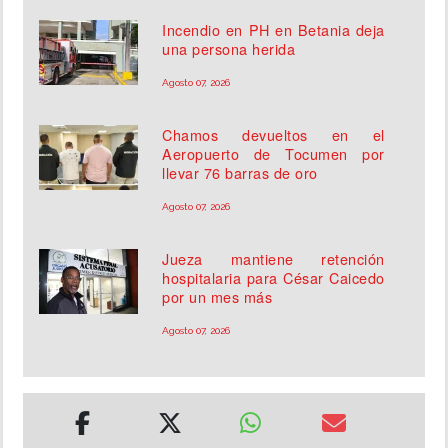
Incendio en PH en Betania deja
una persona herida
Agosto 07, 2026
Chamos devueltos en el
Aeropuerto de Tocumen por
llevar 76 barras de oro
Agosto 07, 2026
Jueza mantiene retención
hospitalaria para César Caicedo
por un mes más
Agosto 07, 2026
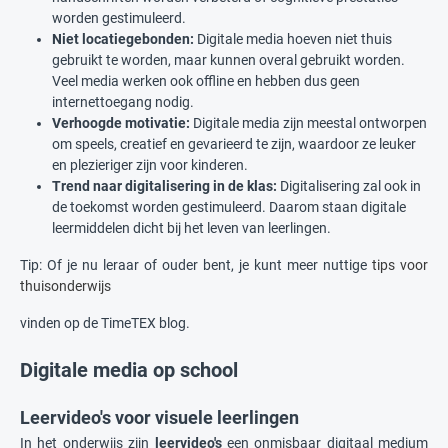
worden gestimuleerd.
Niet locatiegebonden:
Digitale media hoeven niet thuis
gebruikt te worden, maar kunnen overal gebruikt worden.
Veel media werken ook offline en hebben dus geen
internettoegang nodig.
Verhoogde motivatie:
Digitale media zijn meestal ontworpen
om speels, creatief en gevarieerd te zijn, waardoor ze leuker
en plezieriger zijn voor kinderen.
Trend naar digitalisering in de klas:
Digitalisering zal ook in
de toekomst worden gestimuleerd. Daarom staan digitale
leermiddelen dicht bij het leven van leerlingen.
Tip: Of je nu leraar of ouder bent, je kunt meer nuttige
tips voor
thuisonderwijs
vinden op de TimeTEX blog.
Digitale media op school
Leervideo's voor visuele leerlingen
In het onderwijs zijn
leervideo's
een onmisbaar digitaal medium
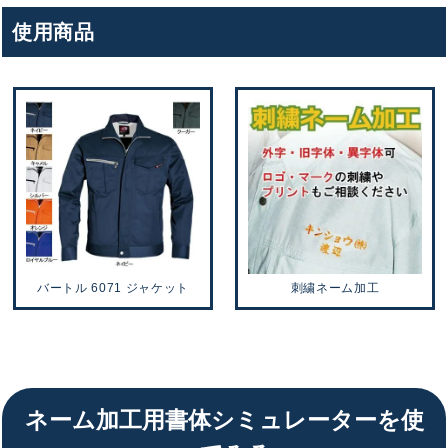
使用商品
バートル 6071 ジャケット
刺繍ネーム加工
ネーム加工用書体シミュレーターを使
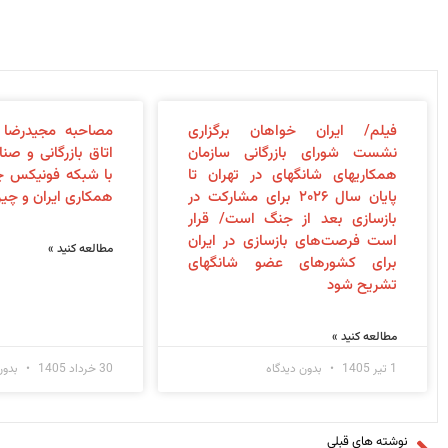
فیلم/ ایران خواهان برگزاری
مصاحبه مجیدرضا 
نشست شورای بازرگانی سازمان
اتاق بازرگانی و صن
همکاری‎های شانگهای در تهران تا
با شبکه فونیکس 
پایان سال ۲۰۲۶ برای مشارکت در
همکاری ایران و چی
بازسازی بعد از جنگ است/ قرار
است فرصت‌های بازسازی در ایران
مطالعه کنید »
برای کشورهای عضو شانگهای
تشریح شود
مطالعه کنید »
1 تیر 1405
بدون دیدگاه
30 خرداد 1405
بدون
نوشته های قبلی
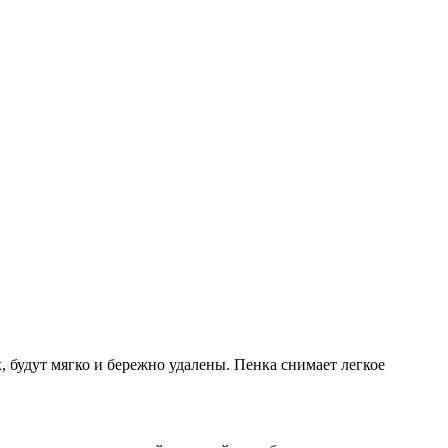
, будут мягко и бережно удалены. Пенка снимает легкое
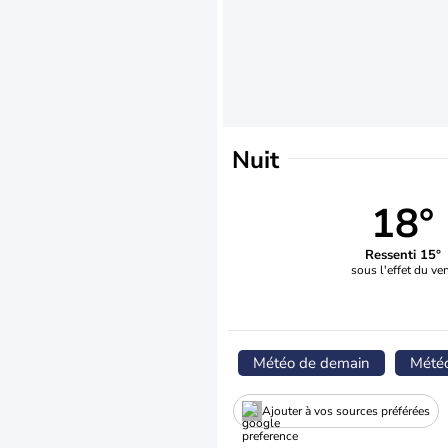
Nuit
18°
Ressenti 15°
sous l'effet du ve
Météo de demain
Mété
Ajouter à vos sources préférées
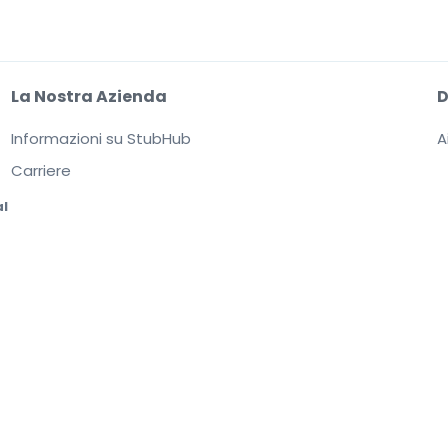
La Nostra Azienda
Informazioni su StubHub
A
Carriere
al
sione a
Accordo per gli utenti, Informativa sulla privacy e Politica di Cookie.
Stai
. I prezzi sono fissati dai venditori e possono superare il valore nominale.
Notific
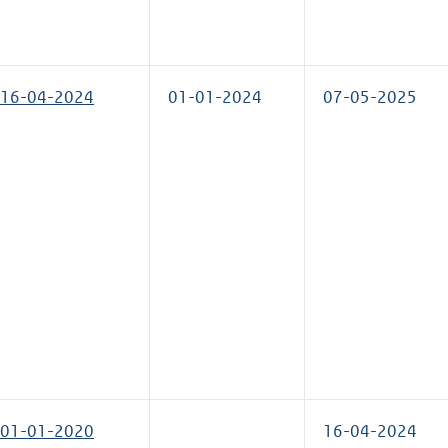
16-04-2024
01-01-2024
07-05-2025
01-01-2020
16-04-2024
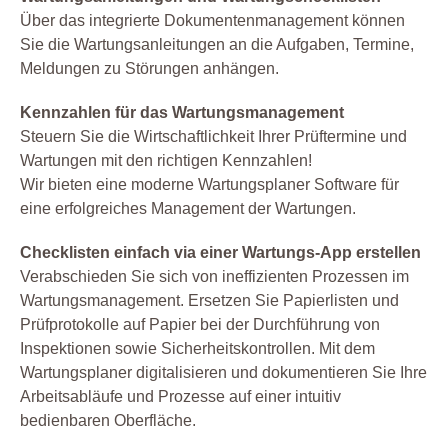
Über das integrierte Dokumentenmanagement können
Sie die Wartungsanleitungen an die Aufgaben, Termine,
Meldungen zu Störungen anhängen.
Kennzahlen für das Wartungsmanagement
Steuern Sie die Wirtschaftlichkeit Ihrer Prüftermine und
Wartungen mit den richtigen Kennzahlen!
Wir bieten eine moderne Wartungsplaner Software für
eine erfolgreiches Management der Wartungen.
Checklisten einfach via einer Wartungs-App erstellen
Verabschieden Sie sich von ineffizienten Prozessen im
Wartungsmanagement. Ersetzen Sie Papierlisten und
Prüfprotokolle auf Papier bei der Durchführung von
Inspektionen sowie Sicherheitskontrollen. Mit dem
Wartungsplaner digitalisieren und dokumentieren Sie Ihre
Arbeitsabläufe und Prozesse auf einer intuitiv
bedienbaren Oberfläche.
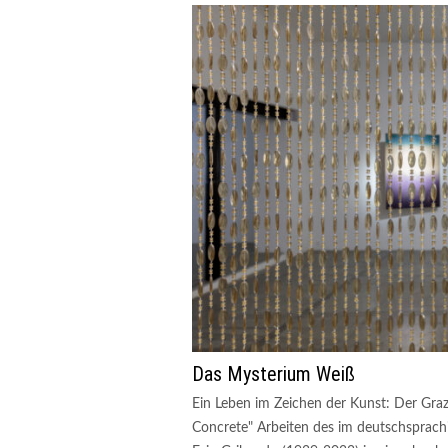
Das Mysterium Weiß
Ein Leben im Zeichen der Kunst: Der Graz
Concrete" Arbeiten des im deutschsprach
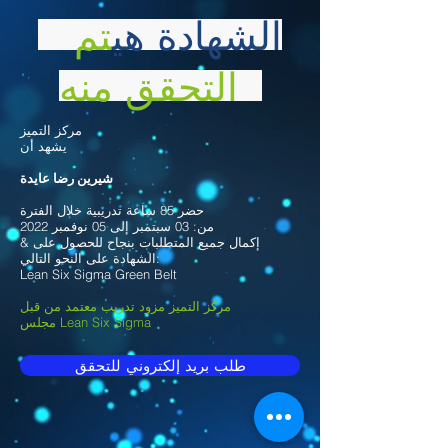
الشهادة هي
تم
التحقق منه
مركز التميز
يشهد أن
شيرين رضا عايدة
حضر 85 ساعة تدريبية خلال الفترة
من: 03 سبتمبر إلى 05 نوفمبر 2022
& إكمال جميع المتطلبات بنجاح للحصول على
الشهادة على النحو التالي:
Lean Six Sigma Green Belt
مركز التميز مزود تدريب معتمد من قبل
مجلس Lean Six Sigma
طلب بريد إلكتروني للتحقق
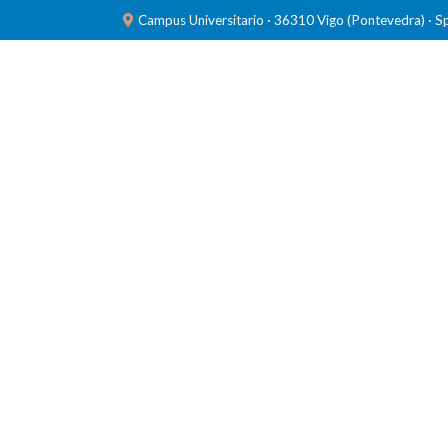
Campus Universitario · 36310 Vigo (Pontevedra) · S
INVESTIGACIÓN
LABORATORIOS
FORMACIÓ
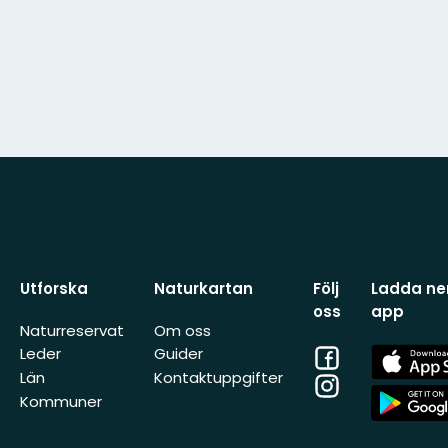
Utforska
Naturkartan
Följ
Ladda ner
oss
app
Naturreservat
Om oss
Facebook
App
Leder
Guider
Store
Län
Kontaktuppgifter
Instagram
App
Kommuner
Store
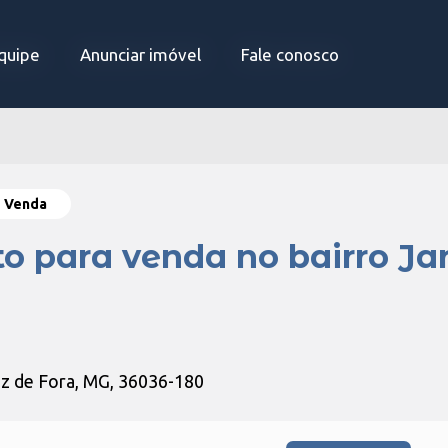
quipe
quipe
Anunciar imóvel
Anunciar imóvel
Fale conosco
Fale conosco
a
Venda
o para venda no bairro Ja
uiz de Fora, MG, 36036-180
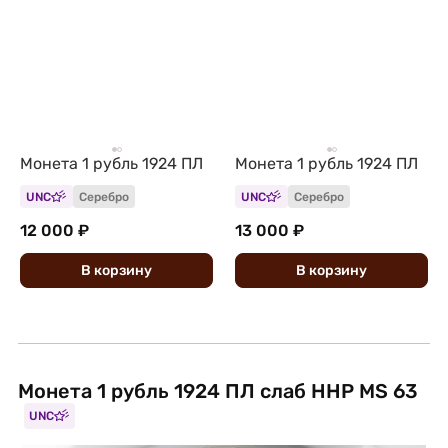
Монета 1 рубль 1924 ПЛ
Монета 1 рубль 1924 ПЛ
UNC
Серебро
UNC
Серебро
12 000 ₽
13 000 ₽
В
корзину
В
корзину
Монета 1 рубль 1924 ПЛ слаб ННР MS 63
UNC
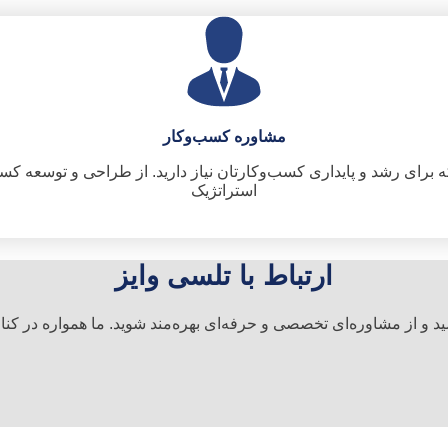
مشاوره کسب‌وکار
 برای رشد و پایداری کسب‌وکارتان نیاز دارید. از طراحی و توسعه کس
استراتژیک
ارتباط با تلسی وایز
شید و از مشاوره‌ای تخصصی و حرفه‌ای بهره‌مند شوید. ما همواره در کن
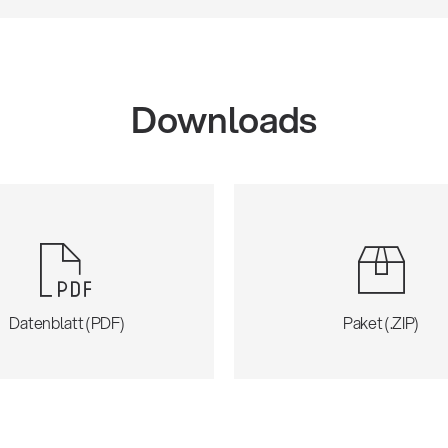
Downloads
Datenblatt (PDF)
Paket (.ZIP)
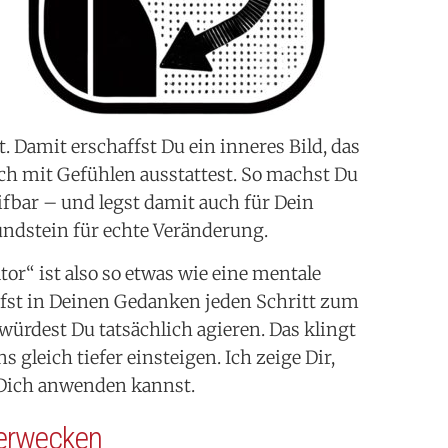
 Damit erschaffst Du ein inneres Bild, das
ch mit Gefühlen ausstattest. So machst Du
ifbar – und legst damit auch für Dein
ndstein für echte Veränderung.
r“ ist also so etwas wie eine mentale
fst in Deinen Gedanken jeden Schritt zum
s würdest Du tatsächlich agieren. Das klingt
s gleich tiefer einsteigen. Ich zeige Dir,
 Dich anwenden kannst.
erwecken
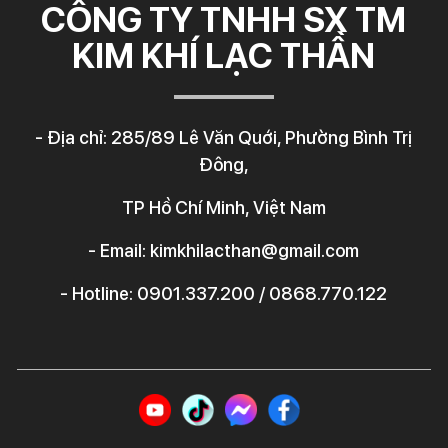
CÔNG TY TNHH SX TM
KIM KHÍ LẠC THẦN
- Địa chỉ: 285/89 Lê Văn Quới, Phường Bình Trị
Đông,
TP Hồ Chí Minh, Việt Nam
- Email: kimkhilacthan@gmail.com
- Hotline: 0901.337.200 / 0868.770.122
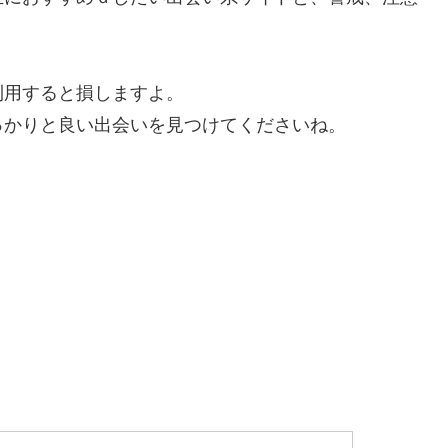
利用すると損しますよ。
っかりと良い出会いを見つけてくださいね。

◆ WHAT YOU HAVE TO DO
Retype all the data exactly, please, without pictures.

◆ EXPECTED OUTPUT
Incendio en PH en Betania deja
una persona herida
Agosto 07, 2026
Chamos devueltos en el
Aeropuerto de Tocumen por
llevar 76 barras de oro
Agosto 07, 2026
Jueza mantiene retención
hospitalaria para César Caicedo
por un mes más
Agosto 07, 2026
worden gestimuleerd.
Niet locatiegebonden:
Digitale media hoeven niet thuis
gebruikt te worden, maar kunnen overal gebruikt worden.
Veel media werken ook offline en hebben dus geen
internettoegang nodig.
Verhoogde motivatie:
Digitale media zijn meestal ontworpen
om speels, creatief en gevarieerd te zijn, waardoor ze leuker
en plezieriger zijn voor kinderen.
Trend naar digitalisering in de klas:
Digitalisering zal ook in
de toekomst worden gestimuleerd. Daarom staan digitale
leermiddelen dicht bij het leven van leerlingen.
Tip: Of je nu leraar of ouder bent, je kunt meer nuttige
tips voor
thuisonderwijs
vinden op de TimeTEX blog.
Digitale media op school
Leervideo's voor visuele leerlingen
In het onderwijs zijn
leervideo's
een onmisbaar digitaal medium
使用商品
バートル 6071 ジャケット
刺繍ネーム加工
ネーム加工用書体シミュレーターを使
فیلم/ ایران خواهان برگزاری
مصاحبه مجیدرضا 
نشست شورای بازرگانی سازمان
اتاق بازرگانی و صن
همکاری‎های شانگهای در تهران تا
با شبکه فونیکس 
پایان سال ۲۰۲۶ برای مشارکت در
همکاری ایران و چی
بازسازی بعد از جنگ است/ قرار
است فرصت‌های بازسازی در ایران
مطالعه کنید »
برای کشورهای عضو شانگهای
تشریح شود
مطالعه کنید »
1 تیر 1405
بدون دیدگاه
30 خرداد 1405
بدون
نوشته های قبلی
, будут мягко и бережно удалены. Пенка снимает легкое
Nuit
18°
Ressenti 15°
sous l'effet du ve
Météo de demain
Mété
Ajouter à vos sources préférées
La Nostra Azienda
Informazioni su StubHub
A
Carriere
al
sione a
Accordo per gli utenti, Informativa sulla privacy e Politica di Cookie.
Stai
. I prezzi sono fissati dai venditori e possono superare il valore nominale.
Notific
16-04-2024
01-01-2024
07-05-2025
01-01-2020
16-04-2024
Über das integrierte Dokumentenmanagement können
Sie die Wartungsanleitungen an die Aufgaben, Termine,
Meldungen zu Störungen anhängen.
Kennzahlen für das Wartungsmanagement
Steuern Sie die Wirtschaftlichkeit Ihrer Prüftermine und
Wartungen mit den richtigen Kennzahlen!
Wir bieten eine moderne Wartungsplaner Software für
eine erfolgreiches Management der Wartungen.
Checklisten einfach via einer Wartungs-App erstellen
Verabschieden Sie sich von ineffizienten Prozessen im
Wartungsmanagement. Ersetzen Sie Papierlisten und
Prüfprotokolle auf Papier bei der Durchführung von
Inspektionen sowie Sicherheitskontrollen. Mit dem
Wartungsplaner digitalisieren und dokumentieren Sie Ihre
Arbeitsabläufe und Prozesse auf einer intuitiv
bedienbaren Oberfläche.
Das Mysterium Weiß
Ein Leben im Zeichen der Kunst: Der Graz
Concrete" Arbeiten des im deutschsprach
الشهادة هي
تم
التحقق منه
مركز التميز
يشهد أن
شيرين رضا عايدة
حضر 85 ساعة تدريبية خلال الفترة
من: 03 سبتمبر إلى 05 نوفمبر 2022
& إكمال جميع المتطلبات بنجاح للحصول على
الشهادة على النحو التالي:
Lean Six Sigma Green Belt
مركز التميز مزود تدريب معتمد من قبل
مجلس Lean Six Sigma
طلب بريد إلكتروني للتحقق
Campus Universitario · 36310 Vigo (Pontevedra) · S
INVESTIGACIÓN
LABORATORIOS
FORMACIÓ
Utforska
Naturkartan
Följ
Ladda ner
oss
app
Naturreservat
Om oss
Facebook
App
Leder
Guider
Store
Län
Kontaktuppgifter
Instagram
App
Kommuner
Store
quipe
quipe
Anunciar imóvel
Anunciar imóvel
Fale conosco
Fale conosco
a
Venda
o para venda no bairro Ja
uiz de Fora, MG, 36036-180
Монета 1 рубль 1924 ПЛ
Монета 1 рубль 1924 ПЛ
UNC
Серебро
UNC
Серебро
12 000 ₽
13 000 ₽
В
корзину
В
корзину
Монета 1 рубль 1924 ПЛ слаб ННР MS 63
UNC
مشاوره کسب‌وکار
 برای رشد و پایداری کسب‌وکارتان نیاز دارید. از طراحی و توسعه کس
استراتژیک
ارتباط با تلسی وایز
شید و از مشاوره‌ای تخصصی و حرفه‌ای بهره‌مند شوید. ما همواره در کن
Downloads
Datenblatt (PDF)
Paket (.ZIP)
 Damit erschaffst Du ein inneres Bild, das
ch mit Gefühlen ausstattest. So machst Du
ifbar – und legst damit auch für Dein
ndstein für echte Veränderung.
r“ ist also so etwas wie eine mentale
fst in Deinen Gedanken jeden Schritt zum
s würdest Du tatsächlich agieren. Das klingt
s gleich tiefer einsteigen. Ich zeige Dir,
 Dich anwenden kannst.
erwecken
CÔNG TY TNHH SX TM
KIM KHÍ LẠC THẦN
- Địa chỉ: 285/89 Lê Văn Quới, Phường Bình Trị
Đông,
TP Hồ Chí Minh, Việt Nam
- Email: kimkhilacthan@gmail.com
- Hotline: 0901.337.200 / 0868.770.122
利用すると損しますよ。
っかりと良い出会いを見つけてくださいね。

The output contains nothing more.